Document text →
★ ★ ★
Neither the Supreme Court nor this court has previously applied the rule advocated by Defendants, and this court declines the invitation to adopt it. A non-white employee who claims to have been discharged as a result of racial discrimination can establish the fourth element of her prima facie case without proving that her job was filled by a person who does not possess her protected attribute.8 See, e.g., Brown v. Parker-Hannifin Corp., 746 F.2d 1407, 1410 n.3 (10th Cir. 1984) (characterizing as “stricter” the tests adopted by some courts which require a plaintiff to show that her employer either assigned a non-minority person to her job or retained non-minority employees having comparable or lesser qualifications).
★ ★ ★
Extracted records →
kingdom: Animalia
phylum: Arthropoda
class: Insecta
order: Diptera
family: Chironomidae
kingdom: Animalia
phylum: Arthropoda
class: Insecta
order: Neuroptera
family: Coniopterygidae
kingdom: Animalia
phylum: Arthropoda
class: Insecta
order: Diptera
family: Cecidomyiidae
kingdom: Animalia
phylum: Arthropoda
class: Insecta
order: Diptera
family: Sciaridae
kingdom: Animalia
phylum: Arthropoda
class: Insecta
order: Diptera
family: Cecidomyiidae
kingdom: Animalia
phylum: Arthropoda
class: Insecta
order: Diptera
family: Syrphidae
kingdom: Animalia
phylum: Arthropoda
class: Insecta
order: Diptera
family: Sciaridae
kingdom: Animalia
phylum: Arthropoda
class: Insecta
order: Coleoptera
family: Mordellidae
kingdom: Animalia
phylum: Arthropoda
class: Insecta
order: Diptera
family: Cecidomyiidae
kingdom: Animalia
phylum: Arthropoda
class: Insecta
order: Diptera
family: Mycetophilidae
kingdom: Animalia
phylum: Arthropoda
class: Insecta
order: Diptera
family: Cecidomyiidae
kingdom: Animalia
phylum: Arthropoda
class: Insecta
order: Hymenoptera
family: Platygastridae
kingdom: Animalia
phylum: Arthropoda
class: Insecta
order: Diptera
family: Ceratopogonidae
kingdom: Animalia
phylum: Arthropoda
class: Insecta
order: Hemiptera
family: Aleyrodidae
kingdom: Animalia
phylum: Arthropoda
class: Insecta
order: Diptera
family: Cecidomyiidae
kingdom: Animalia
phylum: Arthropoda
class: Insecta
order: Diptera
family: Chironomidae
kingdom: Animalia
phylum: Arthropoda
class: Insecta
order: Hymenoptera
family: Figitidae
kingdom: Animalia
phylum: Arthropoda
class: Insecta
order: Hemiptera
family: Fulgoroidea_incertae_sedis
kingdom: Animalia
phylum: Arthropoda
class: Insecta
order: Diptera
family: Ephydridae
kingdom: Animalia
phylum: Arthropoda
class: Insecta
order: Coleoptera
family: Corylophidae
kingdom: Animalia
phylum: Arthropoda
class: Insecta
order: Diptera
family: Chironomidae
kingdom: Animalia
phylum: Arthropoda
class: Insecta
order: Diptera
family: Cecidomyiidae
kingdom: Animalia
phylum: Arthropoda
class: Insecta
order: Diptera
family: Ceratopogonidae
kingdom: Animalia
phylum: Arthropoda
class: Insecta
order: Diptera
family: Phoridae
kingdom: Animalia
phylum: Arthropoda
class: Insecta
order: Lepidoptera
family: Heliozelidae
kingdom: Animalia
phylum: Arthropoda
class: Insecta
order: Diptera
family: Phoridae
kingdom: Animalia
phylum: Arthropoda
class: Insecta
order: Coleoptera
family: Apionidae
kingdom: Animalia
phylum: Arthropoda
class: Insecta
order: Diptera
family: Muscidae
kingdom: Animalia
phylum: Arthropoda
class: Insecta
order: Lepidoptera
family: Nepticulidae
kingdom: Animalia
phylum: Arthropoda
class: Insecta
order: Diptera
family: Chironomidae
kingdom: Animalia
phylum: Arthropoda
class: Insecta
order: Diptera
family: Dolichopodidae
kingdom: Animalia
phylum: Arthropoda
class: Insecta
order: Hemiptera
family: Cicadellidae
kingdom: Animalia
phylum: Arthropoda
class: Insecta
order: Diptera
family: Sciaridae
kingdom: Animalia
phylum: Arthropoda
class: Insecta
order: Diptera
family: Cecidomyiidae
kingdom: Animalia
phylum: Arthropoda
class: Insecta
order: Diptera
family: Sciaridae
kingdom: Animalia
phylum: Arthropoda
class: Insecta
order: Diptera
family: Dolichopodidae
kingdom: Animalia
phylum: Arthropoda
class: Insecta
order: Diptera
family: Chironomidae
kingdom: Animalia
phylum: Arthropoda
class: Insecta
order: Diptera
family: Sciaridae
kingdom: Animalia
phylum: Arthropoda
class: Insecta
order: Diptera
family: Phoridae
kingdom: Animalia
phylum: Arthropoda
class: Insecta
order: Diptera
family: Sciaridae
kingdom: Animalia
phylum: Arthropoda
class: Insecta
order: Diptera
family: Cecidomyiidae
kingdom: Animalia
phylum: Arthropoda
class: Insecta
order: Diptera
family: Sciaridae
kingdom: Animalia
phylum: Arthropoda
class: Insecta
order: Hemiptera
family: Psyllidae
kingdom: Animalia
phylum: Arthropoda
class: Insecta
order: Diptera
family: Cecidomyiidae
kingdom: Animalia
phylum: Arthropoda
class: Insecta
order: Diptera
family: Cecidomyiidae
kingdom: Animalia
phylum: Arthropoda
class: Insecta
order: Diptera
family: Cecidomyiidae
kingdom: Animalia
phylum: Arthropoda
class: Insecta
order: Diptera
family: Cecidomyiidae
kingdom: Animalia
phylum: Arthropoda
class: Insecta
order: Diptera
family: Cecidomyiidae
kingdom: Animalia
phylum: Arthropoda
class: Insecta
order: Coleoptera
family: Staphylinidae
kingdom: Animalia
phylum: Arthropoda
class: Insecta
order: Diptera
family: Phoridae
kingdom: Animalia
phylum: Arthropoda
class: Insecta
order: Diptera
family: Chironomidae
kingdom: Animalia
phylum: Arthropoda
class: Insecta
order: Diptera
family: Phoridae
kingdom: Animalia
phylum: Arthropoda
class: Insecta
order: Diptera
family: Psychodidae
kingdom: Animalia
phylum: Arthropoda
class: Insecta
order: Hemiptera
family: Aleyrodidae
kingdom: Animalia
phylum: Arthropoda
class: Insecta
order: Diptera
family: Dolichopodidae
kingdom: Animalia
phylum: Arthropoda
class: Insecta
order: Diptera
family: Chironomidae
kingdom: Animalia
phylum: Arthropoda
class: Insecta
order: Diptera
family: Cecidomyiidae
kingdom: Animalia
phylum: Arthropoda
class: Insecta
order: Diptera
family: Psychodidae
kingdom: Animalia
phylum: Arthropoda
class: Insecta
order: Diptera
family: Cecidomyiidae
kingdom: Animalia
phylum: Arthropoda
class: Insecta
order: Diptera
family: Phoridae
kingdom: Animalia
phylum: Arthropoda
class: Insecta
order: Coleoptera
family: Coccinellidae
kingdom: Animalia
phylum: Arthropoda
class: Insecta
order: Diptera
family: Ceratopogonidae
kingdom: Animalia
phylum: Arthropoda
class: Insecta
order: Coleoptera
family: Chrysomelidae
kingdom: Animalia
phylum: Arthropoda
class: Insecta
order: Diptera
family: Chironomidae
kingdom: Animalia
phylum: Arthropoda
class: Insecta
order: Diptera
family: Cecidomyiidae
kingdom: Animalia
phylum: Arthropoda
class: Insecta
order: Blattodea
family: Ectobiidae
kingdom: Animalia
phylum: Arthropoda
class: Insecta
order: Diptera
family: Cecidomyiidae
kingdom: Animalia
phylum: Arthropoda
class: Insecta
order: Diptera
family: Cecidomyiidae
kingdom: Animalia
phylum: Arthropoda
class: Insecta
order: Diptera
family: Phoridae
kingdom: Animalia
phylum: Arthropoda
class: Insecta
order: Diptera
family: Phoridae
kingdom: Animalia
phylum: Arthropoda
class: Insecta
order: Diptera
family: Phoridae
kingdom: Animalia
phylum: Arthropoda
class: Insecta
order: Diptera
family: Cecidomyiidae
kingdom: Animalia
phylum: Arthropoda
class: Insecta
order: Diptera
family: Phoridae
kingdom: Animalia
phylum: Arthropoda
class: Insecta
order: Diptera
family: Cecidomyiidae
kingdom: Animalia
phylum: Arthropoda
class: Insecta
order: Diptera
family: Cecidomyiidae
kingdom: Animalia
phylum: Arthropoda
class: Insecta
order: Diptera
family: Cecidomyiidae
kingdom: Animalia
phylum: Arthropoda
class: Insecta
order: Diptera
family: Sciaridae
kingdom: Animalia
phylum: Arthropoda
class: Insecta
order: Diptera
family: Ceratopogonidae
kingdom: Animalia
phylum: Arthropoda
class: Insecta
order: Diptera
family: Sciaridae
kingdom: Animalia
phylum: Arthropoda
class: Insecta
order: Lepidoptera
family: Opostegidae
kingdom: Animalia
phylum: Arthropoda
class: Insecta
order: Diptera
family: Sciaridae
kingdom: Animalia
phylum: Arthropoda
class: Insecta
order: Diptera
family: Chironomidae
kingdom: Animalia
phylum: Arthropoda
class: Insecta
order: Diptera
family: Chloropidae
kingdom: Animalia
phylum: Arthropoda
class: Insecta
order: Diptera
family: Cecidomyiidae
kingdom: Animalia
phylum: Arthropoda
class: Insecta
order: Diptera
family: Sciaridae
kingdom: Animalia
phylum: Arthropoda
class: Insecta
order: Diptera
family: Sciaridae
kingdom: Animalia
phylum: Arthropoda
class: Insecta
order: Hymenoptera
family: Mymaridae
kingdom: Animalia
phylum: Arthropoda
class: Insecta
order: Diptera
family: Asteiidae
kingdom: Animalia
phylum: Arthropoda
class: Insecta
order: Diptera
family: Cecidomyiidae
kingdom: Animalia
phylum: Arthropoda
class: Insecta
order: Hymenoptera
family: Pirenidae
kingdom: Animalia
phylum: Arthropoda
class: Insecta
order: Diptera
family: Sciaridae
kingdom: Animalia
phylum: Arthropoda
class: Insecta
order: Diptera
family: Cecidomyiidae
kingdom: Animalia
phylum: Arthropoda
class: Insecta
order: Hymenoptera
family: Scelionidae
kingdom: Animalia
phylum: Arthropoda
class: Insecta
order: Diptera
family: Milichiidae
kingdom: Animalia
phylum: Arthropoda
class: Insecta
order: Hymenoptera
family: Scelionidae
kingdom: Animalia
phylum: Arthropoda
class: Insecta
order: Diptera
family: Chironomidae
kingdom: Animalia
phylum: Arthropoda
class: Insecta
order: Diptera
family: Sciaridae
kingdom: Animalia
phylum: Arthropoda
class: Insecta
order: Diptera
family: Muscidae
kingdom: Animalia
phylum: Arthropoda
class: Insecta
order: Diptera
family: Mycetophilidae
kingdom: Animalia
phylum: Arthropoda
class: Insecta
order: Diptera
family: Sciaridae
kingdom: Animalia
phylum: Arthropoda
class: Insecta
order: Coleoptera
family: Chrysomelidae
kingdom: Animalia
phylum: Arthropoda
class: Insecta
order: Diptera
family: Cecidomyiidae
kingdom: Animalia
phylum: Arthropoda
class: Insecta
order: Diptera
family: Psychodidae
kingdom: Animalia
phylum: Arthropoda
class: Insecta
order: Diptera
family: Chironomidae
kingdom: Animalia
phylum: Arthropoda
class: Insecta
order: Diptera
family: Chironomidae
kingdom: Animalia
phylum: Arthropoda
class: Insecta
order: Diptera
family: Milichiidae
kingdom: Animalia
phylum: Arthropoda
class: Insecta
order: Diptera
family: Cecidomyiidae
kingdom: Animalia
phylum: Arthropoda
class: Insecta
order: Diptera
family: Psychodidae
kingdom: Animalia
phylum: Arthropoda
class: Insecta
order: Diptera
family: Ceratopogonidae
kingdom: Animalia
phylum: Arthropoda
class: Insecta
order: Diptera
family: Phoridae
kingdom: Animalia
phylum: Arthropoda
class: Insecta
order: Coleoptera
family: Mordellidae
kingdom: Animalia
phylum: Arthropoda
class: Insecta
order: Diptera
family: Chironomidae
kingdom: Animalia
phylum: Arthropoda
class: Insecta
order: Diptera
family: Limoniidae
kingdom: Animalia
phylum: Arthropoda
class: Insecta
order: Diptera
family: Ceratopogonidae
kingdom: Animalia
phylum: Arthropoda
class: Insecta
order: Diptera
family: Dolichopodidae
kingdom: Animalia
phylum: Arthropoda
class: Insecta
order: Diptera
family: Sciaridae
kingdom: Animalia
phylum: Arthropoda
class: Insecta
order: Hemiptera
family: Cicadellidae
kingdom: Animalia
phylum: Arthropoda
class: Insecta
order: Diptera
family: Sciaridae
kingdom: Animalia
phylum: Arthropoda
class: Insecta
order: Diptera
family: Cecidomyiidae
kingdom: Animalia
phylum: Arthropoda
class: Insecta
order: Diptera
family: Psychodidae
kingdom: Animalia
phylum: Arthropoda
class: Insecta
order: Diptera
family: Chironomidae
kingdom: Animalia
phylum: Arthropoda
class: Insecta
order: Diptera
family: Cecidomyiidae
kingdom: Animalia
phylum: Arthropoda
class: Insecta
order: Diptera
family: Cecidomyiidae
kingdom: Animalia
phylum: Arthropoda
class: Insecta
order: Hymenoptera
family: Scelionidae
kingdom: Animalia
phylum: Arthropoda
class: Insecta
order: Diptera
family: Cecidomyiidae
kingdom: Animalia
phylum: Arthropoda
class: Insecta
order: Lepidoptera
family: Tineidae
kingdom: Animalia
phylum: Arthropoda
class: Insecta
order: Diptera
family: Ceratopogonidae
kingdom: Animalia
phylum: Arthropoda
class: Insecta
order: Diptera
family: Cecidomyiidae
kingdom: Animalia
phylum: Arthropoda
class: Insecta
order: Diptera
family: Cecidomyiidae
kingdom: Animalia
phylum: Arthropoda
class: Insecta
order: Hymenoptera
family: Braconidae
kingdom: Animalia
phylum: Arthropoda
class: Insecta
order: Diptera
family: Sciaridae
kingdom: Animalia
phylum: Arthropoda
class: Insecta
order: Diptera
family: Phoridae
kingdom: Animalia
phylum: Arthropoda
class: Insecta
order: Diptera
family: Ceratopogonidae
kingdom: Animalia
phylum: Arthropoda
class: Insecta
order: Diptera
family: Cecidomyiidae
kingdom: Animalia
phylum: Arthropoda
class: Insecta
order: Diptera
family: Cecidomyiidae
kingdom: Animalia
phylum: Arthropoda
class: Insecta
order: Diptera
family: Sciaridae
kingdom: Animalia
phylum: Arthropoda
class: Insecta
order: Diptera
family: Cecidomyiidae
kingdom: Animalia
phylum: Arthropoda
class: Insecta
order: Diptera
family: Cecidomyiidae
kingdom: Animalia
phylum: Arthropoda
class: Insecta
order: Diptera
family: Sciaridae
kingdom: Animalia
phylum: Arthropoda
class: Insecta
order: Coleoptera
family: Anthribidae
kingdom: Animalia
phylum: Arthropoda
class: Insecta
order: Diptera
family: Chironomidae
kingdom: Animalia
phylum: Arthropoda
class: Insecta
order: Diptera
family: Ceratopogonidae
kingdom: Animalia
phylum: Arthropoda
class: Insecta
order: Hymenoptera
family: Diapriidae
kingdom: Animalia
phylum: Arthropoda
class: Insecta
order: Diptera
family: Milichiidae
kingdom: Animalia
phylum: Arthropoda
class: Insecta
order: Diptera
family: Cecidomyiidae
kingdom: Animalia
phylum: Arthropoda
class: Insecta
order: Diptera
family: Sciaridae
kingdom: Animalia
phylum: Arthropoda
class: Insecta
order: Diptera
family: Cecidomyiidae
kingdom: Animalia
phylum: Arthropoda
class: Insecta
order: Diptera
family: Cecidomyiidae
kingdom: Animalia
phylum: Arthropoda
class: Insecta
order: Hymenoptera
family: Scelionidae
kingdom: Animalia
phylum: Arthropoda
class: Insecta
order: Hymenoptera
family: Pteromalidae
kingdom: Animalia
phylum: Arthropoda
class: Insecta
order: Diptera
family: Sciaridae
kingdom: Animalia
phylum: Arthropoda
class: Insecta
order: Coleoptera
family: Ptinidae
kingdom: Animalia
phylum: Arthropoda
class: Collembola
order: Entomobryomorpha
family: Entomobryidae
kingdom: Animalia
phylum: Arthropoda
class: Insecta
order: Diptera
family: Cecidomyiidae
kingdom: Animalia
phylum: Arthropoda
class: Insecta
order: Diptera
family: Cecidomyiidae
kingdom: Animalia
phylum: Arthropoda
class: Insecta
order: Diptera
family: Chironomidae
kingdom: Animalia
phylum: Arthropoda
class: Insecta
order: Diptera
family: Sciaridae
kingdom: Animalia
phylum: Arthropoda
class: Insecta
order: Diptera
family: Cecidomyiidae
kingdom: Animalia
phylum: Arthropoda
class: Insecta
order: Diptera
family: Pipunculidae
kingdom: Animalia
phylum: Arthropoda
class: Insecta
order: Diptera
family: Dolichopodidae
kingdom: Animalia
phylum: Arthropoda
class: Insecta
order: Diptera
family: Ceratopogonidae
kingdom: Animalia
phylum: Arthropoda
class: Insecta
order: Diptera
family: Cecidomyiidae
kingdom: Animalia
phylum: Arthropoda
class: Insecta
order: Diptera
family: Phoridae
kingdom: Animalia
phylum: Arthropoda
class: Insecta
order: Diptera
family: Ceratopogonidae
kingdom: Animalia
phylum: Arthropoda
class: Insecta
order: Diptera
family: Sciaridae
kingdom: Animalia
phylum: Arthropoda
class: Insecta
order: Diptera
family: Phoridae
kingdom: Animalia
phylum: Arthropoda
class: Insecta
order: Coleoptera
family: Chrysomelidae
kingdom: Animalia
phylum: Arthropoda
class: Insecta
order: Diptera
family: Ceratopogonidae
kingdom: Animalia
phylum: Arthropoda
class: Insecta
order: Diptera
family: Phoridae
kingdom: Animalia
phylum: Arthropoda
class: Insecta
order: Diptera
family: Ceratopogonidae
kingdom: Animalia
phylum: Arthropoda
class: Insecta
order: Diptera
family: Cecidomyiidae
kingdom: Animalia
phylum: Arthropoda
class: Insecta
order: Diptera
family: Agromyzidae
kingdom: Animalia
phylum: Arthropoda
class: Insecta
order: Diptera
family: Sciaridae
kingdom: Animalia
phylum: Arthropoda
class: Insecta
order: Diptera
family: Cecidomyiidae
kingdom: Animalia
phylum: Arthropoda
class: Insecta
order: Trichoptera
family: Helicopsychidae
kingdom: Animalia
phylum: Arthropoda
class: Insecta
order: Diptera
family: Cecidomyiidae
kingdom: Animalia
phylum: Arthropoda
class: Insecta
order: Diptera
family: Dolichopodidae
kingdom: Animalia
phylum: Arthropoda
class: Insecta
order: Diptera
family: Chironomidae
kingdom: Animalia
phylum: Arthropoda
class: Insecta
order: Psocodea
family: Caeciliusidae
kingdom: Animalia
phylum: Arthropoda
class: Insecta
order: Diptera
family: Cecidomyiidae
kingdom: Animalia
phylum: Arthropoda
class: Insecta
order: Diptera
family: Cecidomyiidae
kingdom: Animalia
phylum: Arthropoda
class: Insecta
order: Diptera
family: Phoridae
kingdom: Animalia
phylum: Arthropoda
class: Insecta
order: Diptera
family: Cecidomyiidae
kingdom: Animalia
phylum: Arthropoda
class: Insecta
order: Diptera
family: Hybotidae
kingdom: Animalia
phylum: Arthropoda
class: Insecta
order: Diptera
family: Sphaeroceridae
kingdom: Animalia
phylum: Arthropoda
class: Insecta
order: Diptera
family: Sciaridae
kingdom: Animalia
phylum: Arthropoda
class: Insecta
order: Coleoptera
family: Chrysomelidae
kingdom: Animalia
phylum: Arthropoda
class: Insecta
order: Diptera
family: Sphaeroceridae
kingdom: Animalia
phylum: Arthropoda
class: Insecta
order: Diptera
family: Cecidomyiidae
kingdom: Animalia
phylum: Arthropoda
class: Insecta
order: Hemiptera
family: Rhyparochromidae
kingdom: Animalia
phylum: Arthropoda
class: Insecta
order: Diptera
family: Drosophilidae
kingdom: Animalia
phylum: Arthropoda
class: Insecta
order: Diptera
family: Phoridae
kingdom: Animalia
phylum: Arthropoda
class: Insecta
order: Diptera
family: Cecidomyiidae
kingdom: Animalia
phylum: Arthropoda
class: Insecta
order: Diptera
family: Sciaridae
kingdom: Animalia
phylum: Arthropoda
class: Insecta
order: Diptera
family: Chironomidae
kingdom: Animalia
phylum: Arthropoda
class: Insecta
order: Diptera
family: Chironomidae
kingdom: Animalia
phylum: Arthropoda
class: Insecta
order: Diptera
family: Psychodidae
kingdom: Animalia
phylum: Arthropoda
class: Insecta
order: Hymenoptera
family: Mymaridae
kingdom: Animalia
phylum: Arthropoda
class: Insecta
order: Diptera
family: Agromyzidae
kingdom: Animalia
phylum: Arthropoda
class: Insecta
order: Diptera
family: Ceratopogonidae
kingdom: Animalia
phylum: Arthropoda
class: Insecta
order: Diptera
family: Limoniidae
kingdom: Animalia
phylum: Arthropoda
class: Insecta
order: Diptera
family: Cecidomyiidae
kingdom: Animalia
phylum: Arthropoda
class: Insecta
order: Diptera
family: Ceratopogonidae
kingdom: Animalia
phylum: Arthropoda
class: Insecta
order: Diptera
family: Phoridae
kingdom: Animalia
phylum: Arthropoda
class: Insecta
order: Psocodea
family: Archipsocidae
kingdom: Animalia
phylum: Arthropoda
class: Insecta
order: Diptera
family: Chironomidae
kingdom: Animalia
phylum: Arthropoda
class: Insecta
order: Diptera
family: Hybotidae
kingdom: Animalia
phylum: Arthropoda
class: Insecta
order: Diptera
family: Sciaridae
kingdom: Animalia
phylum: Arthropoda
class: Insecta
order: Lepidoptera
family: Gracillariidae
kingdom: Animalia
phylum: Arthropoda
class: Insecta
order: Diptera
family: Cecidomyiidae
★ ★ ★
Written problem → Could you copy the full passage on the discrimination claim word for word? These items were drawn from a separate source.

Written answer →
Neither the Supreme Court nor this court has previously applied the rule advocated by Defendants, and this court declines the invitation to adopt it. A non-white employee who claims to have been discharged as a result of racial discrimination can establish the fourth element of her prima facie case without proving that her job was filled by a person who does not possess her protected attribute.8 See, e.g., Brown v. Parker-Hannifin Corp., 746 F.2d 1407, 1410 n.3 (10th Cir. 1984) (characterizing as “stricter” the tests adopted by some courts which require a plaintiff to show that her employer either assigned a non-minority person to her job or retained non-minority employees having comparable or lesser qualifications).